Quoted passage:
::::

So began Kasimow’s dedication to interfaith dialogue. Every human being is created in the image of God, Kasimow explains. This principle is the foundation of interfaith dialogue. To downgrade a human being is to downgrade God.

“The hope of interfaith dialogue is to listen to each other so we can begin to see, to try to understand another person,” Kasimow says. “Transformation is always a possibility.” And with understanding may come friendship. “Once you get to develop a friendship, it’s totally different. You may begin to see the beauty and truth in the other human being,” Kasimow says.

Throughout most of his decades-long career on the faculty at Grinnell College, Kasimow kept his Holocaust memories mostly locked away in a dark, seldom-visited room. He wasn’t a Holocaust scholar. Because he had been a child during the Shoah (the Hebrew word for catastrophe, often used to refer to the Holocaust), he felt others were better qualified to write and speak on the subject.

It was only much later that Kasimow began to see how the Holocaust and interfaith dialogue were connected in his life and work. If the principles of interfaith dialogue had been upheld — that every human being is created in the image of God — the Holocaust would have been impossible, a contradiction of God’s will.

“It has occurred to me in recent years that I became so involved in dialogue because of my early life that I’d never wanted to think about,” he says. “I really think so.”

A Life Dedicated to Interfaith Dialogue

Kasimow is retired now, but his work on interfaith dialogue as a way of fostering the common good continues at a remarkable pace. His list of books, lectures, and publications is impressive (see links at the end of this story).

::::

Material provided:
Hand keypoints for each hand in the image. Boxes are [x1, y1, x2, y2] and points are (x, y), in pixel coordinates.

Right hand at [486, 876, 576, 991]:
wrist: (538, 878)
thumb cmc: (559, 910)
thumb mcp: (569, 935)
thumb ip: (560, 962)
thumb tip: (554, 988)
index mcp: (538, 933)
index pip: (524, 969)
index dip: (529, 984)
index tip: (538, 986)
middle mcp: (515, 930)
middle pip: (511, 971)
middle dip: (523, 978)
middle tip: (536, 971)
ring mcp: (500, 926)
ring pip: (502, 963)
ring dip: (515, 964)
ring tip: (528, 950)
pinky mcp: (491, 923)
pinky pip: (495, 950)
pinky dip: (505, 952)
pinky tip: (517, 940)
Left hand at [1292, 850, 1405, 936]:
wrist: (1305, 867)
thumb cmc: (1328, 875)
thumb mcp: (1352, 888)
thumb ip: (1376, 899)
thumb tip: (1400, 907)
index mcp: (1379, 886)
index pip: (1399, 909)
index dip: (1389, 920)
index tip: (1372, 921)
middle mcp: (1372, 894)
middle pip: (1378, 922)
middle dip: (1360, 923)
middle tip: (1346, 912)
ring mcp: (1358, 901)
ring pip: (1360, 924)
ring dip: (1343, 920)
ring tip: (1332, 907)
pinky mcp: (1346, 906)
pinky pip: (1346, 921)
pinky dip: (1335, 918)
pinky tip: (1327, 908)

::::

Apply what you read:
a) Write out the passage about Kasimow from "It was only" up to and including "of God’s will.".
b) Translate this sentence from the passage about Kasimow into Spanish: "Every human being is created in the image of God, Kasimow explains."
c) Proceed with the passage about Kasimow, picking up after its final sentence.
The data was gathered from a separate source.

Answers to the exercise:
a)
It was only much later that Kasimow began to see how the Holocaust and interfaith dialogue were connected in his life and work. If the principles of interfaith dialogue had been upheld — that every human being is created in the image of God — the Holocaust would have been impossible, a contradiction of God’s will.

b) Todo ser humano es creado a imagen de Dios, explica Kasimow.

c)
His most recent books, Love or Perish: A Holocaust Survivor’s Vision for Interfaith Peace (2021, iPub Global Connection) and Interfaith Activism: Abraham Joshua Heschel and Religious Diversity (2015, Wipf & Stock) have earned glowing reviews. Kasimow is currently working on major revisions to his first book on Heschel, Divine-Human Encounter: A Study of Abraham Joshua Heschel.

Harold Kasimow talks with Pope Francis.
Harold Kasimow and Pope Francis.

A world-renowned Jewish scholar, he has traveled the world to speak about interfaith dialogue, collaborating with internationally renowned scholars, leaders, and theologians of many faiths — including meetings with Pope John Paul II and Pope Francis. 

More and more, Kasimow is embracing his role as a Holocaust survivor — he is now one of only two living in Iowa. “There are not so many Holocaust survivors who can still tell their story, which seems to be becoming more important every day with a great deal of Holocaust denial and anti-Semitism in this country,” he says.

Kasimow is active on the Iowa Holocaust committee and frequently speaks to groups about the Shoah. He values speaking at schools most of all. “Young people ask really good questions,” Kasimow says.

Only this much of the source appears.